Birdman or (The Unexpected Virtue of Ignorance) is a visceral, voracious film. Director Alejandro González Iñárritu, who wrote the screenplay along with Nicolás Giacobone, Alexander Dinelaris, Jr. and Armando Bo, has crafted a film is engaging on all levels, one that can barely restrain its own potent swirling jumble of ideas, emotions and tones. Set in the hectic Broadway theatre scene, the film is visually distinct for looking as though it was shot in one continuous take, and follows a struggling actor (Michael Keaton) as he tries to successfully stage a play. The film’s elements are individually impressive – the raw performances, the thematically multi-layered screenplay, the intense score. But in the end it is the sheer skill in which all of these components interconnect that makes it an incredibly rewarding viewing experience.
Riggan Thomson’s (Keaton) career has stalled, and he is desperate to resurrect it. Once famous for playing superhero ‘Birdman’ more than two decades ago, he is now putting everything on the line to write, direct and star in a Broadway adaptation of Raymond Carver’s short story ‘What We Talk When We Talk About Love’. However, in the lead up to opening night he encounters several obstacles, the least of which are financial troubles. Sam (Emma Stone) is working as his personal assistant, but as a recovering drug addict she’s got her own problems. He hires Mike Shiner (Edward Norton) to join the cast, but is unable to control his moods. And finally he is trying to fend off his own crippling self-doubt, compounded by the lingering threat of negative reviews from a top theatre critic. The film is a series of incidents that are amusing, tense, awkward and a whole range of other emotions, all of which are engrossing.

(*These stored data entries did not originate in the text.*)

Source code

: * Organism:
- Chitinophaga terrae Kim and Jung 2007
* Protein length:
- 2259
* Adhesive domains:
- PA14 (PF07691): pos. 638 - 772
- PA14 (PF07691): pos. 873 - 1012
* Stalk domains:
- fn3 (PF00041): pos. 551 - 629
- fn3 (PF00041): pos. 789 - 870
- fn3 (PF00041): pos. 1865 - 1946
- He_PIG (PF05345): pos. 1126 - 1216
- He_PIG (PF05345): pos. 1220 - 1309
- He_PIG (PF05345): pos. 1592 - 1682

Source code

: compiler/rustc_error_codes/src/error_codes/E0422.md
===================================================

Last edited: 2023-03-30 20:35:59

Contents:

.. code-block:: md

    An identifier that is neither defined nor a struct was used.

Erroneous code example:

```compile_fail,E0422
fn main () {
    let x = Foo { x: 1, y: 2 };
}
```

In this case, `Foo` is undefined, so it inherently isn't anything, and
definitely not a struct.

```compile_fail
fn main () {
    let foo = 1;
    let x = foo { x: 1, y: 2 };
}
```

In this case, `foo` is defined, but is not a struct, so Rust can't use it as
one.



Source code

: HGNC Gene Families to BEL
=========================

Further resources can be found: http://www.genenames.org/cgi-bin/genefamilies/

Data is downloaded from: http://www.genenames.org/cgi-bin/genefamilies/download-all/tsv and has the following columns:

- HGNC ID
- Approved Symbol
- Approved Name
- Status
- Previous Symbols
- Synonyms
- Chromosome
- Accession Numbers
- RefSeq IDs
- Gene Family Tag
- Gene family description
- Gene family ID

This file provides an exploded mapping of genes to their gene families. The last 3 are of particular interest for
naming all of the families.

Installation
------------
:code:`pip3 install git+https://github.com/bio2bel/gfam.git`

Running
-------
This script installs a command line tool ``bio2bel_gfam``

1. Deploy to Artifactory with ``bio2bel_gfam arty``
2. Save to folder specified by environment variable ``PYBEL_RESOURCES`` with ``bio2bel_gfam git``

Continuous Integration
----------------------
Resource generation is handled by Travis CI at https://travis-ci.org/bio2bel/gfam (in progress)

The audience’s attention is maintained through the highly choreographed camerawork by cinematographer Emmanuel Lubezki. As the camera winds through the meandering backstage corridors and around the brightly lit stage, the conversations between characters seamlessly blend into one another, carefully planned yet appearing to unfold organically. The drum-pounding score complements this, seemingly erratic in its rhythms but nevertheless providing an irresistible momentum to the narrative. The effect is almost claustrophobically intimate, as boundaries between backstage and onstage, and between actor and character, dissolve.
The performances, like the camerawork, are perfectly timed and executed. Stone’s large eyes and expressive features become contorted when she lashes out in an explosive scene of rebuke, and Norton deftly conveys a pretentiousness that only barely conceals the ironic disconnect between his self-proclaimed sincerity on stage but lack thereof in real life. But in the end the film is a showcase for Keaton. Much has been made of the parallels between Keaton’s career trajectory and that of Riggan Thomson, but he manages to transcend this initial superficiality. Through him additional lines are blurred, between tragedy and comedy, between low and high art, and between reality and fantasy. The idea of artistic creation as intertwined with self-destruction is central to the film, and Keaton embodies this conflict and contradiction with captivating aplomb.
Ultimately, Birdman is a highly accomplished film on all levels. It is, quite simply, superb.
Birdman is in Australian cinemas from 15 January through 20th Century Fox.